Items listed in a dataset
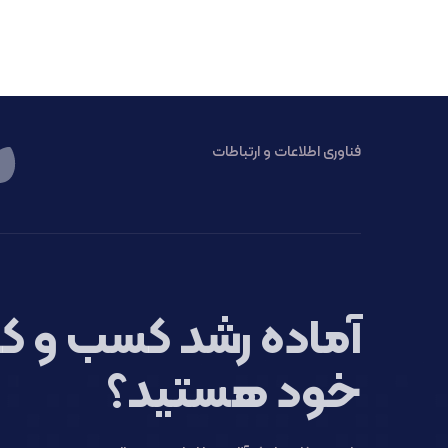
فناوری اطلاعات و ارتباطات
آماده رشد کسب و کا
خود هستید؟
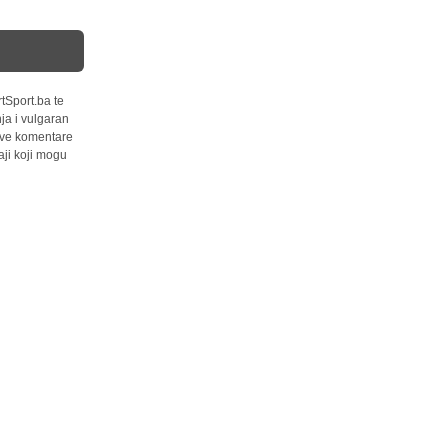
tSport.ba te
ja i vulgaran
 sve komentare
ji koji mogu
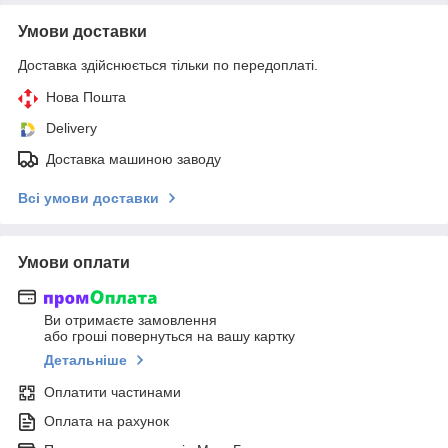
Умови доставки
Доставка здійснюється тільки по передоплаті.
Нова Пошта
Delivery
Доставка машиною заводу
Всі умови доставки
Умови оплати
Ви отримаєте замовлення
або гроші повернуться на вашу картку
Детальніше
Оплатити частинами
Оплата на рахунок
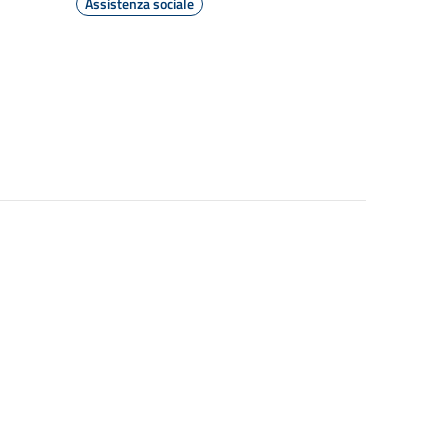
Assistenza sociale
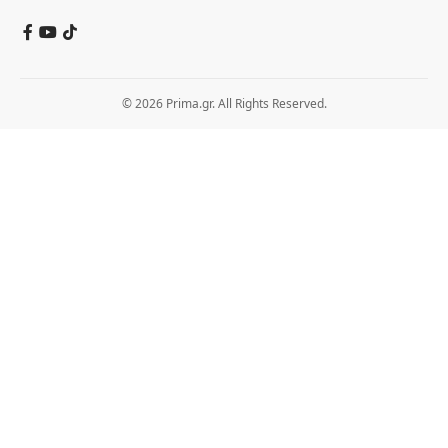
© 2026 Prima.gr. All Rights Reserved.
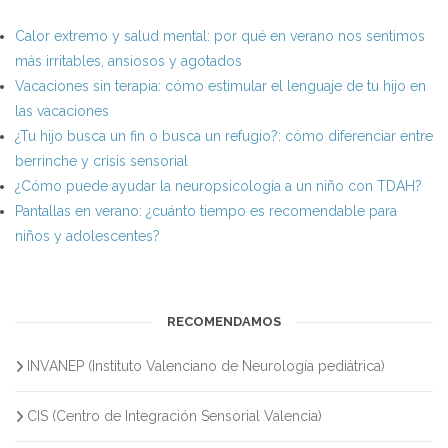
Calor extremo y salud mental: por qué en verano nos sentimos
más irritables, ansiosos y agotados
Vacaciones sin terapia: cómo estimular el lenguaje de tu hijo en
las vacaciones
¿Tu hijo busca un fin o busca un refugio?: cómo diferenciar entre
berrinche y crisis sensorial
¿Cómo puede ayudar la neuropsicología a un niño con TDAH?
Pantallas en verano: ¿cuánto tiempo es recomendable para
niños y adolescentes?
RECOMENDAMOS
INVANEP (Instituto Valenciano de Neurología pediátrica)
CIS (Centro de Integración Sensorial Valencia)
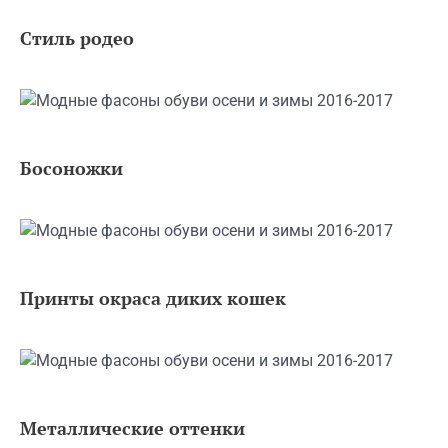
Стиль родео
Босоножки
Принты окраса диких кошек
Металлические оттенки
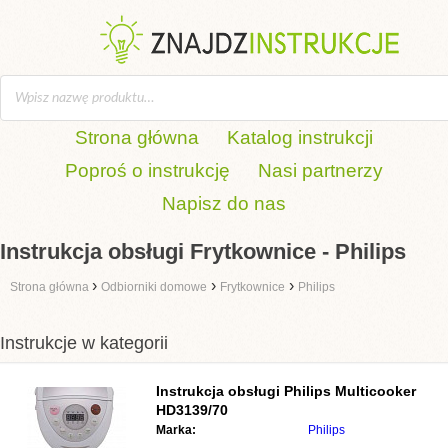
Strona główna
Katalog instrukcji
Poproś o instrukcję
Nasi partnerzy
Napisz do nas
Instrukcja obsługi Frytkownice - Philips
›
›
›
Strona główna
Odbiorniki domowe
Frytkownice
Philips
Instrukcje w kategorii
Instrukcja obsługi
Philips Multicooker
HD3139/70
Marka:
Philips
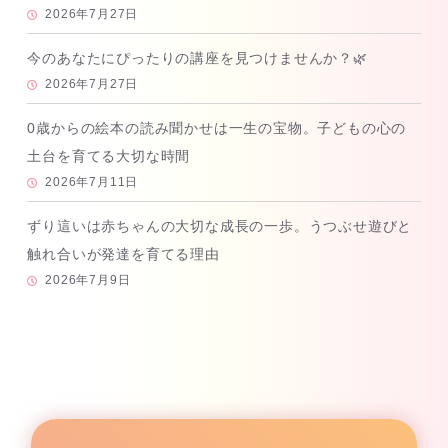
2026年7月27日
今のあなたにぴったりの講座を見つけませんか？🌿
2026年7月27日
0歳からの絵本の読み聞かせは一生の宝物。子どもの心の
土台を育てる大切な時間
2026年7月11日
ずり這いは赤ちゃんの大切な成長の一歩。うつぶせ遊びと
触れ合いが発達を育てる理由
2026年7月9日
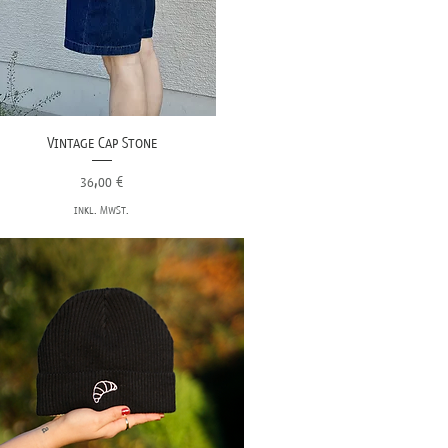
Vintage Cap Stone
Preis
36,00 €
inkl. MwSt.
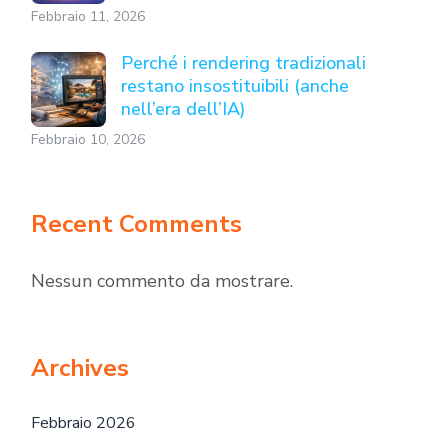
Febbraio 11, 2026
Perché i rendering tradizionali
restano insostituibili (anche
nell’era dell’IA)
Febbraio 10, 2026
Recent Comments
Nessun commento da mostrare.
Archives
Febbraio 2026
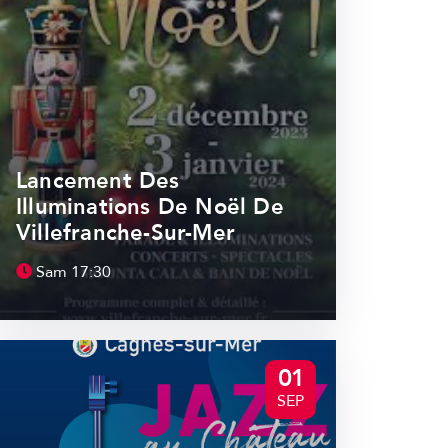
Lancement Des
Illuminations De Noël De
Villefranche-Sur-Mer
Sam
17:30
01
SEP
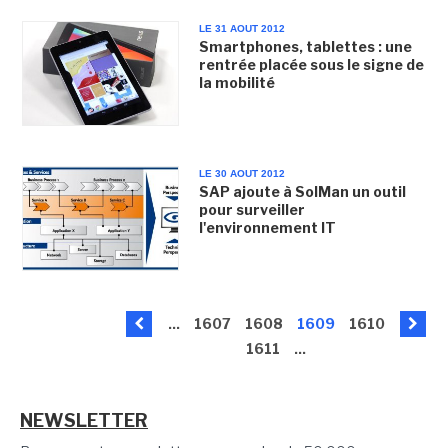
LE 31 AOUT 2012
Smartphones, tablettes : une
rentrée placée sous le signe de
la mobilité
LE 30 AOUT 2012
SAP ajoute à SolMan un outil
pour surveiller
l'environnement IT
...
1607
1608
1609
1610
1611
...
NEWSLETTER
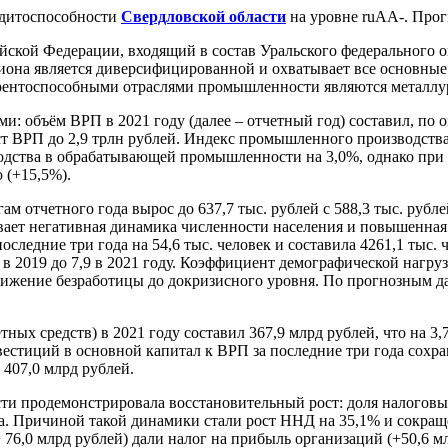
дитоспособности
Свердловской области
на уровне ruАA-. Прог
сийской Федерации, входящий в состав Уральского федерального о
егиона является диверсифицированной и охватывает все основн
ентоспособными отраслями промышленности являются металлур
 объём ВРП в 2021 году (далее – отчетный год) составил, по оц
ст ВРП до 2,9 трлн рублей. Индекс промышленного производства
одства в обрабатывающей промышленности на 3,0%, однако при
 (+15,5%).
ам отчетного года вырос до 637,7 тыс. рублей с 588,3 тыс. рубл
ет негативная динамика численности населения и повышенная д
оследние три года на 54,6 тыс. человек и составила 4261,1 тыс. 
 в 2019 до 7,9 в 2021 году. Коэффициент демографической нагруз
ижение безработицы до докризисного уровня. По прогнозным да
ых средств) в 2021 году составил 367,9 млрд рублей, что на 3
стиций в основной капитал к ВРП за последние три года сохран
 407,0 млрд рублей.
ти продемонстрировала восстановительный рост: доля налоговы
 года. Причиной такой динамики стали рост ННД на 35,1% и сок
76,0 млрд рублей) дали налог на прибыль организаций (+50,6 м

• [Your goal] Above are some entries. Restate word for word the lines from the one holding "rentrée placée sous le signe de" through the one holding "одства в обрабатывающей", but not the pictures.

• [Answer for the task]
rentrée placée sous le signe de
la mobilité
LE 30 AOUT 2012
SAP ajoute à SolMan un outil
pour surveiller
l'environnement IT
...
1607
1608
1609
1610
1611
...
NEWSLETTER
дитоспособности
Свердловской области
на уровне ruАA-. Прог
сийской Федерации, входящий в состав Уральского федерального о
егиона является диверсифицированной и охватывает все основн
ентоспособными отраслями промышленности являются металлур
 объём ВРП в 2021 году (далее – отчетный год) составил, по оц
ст ВРП до 2,9 трлн рублей. Индекс промышленного производства
одства в обрабатывающей промышленности на 3,0%, однако при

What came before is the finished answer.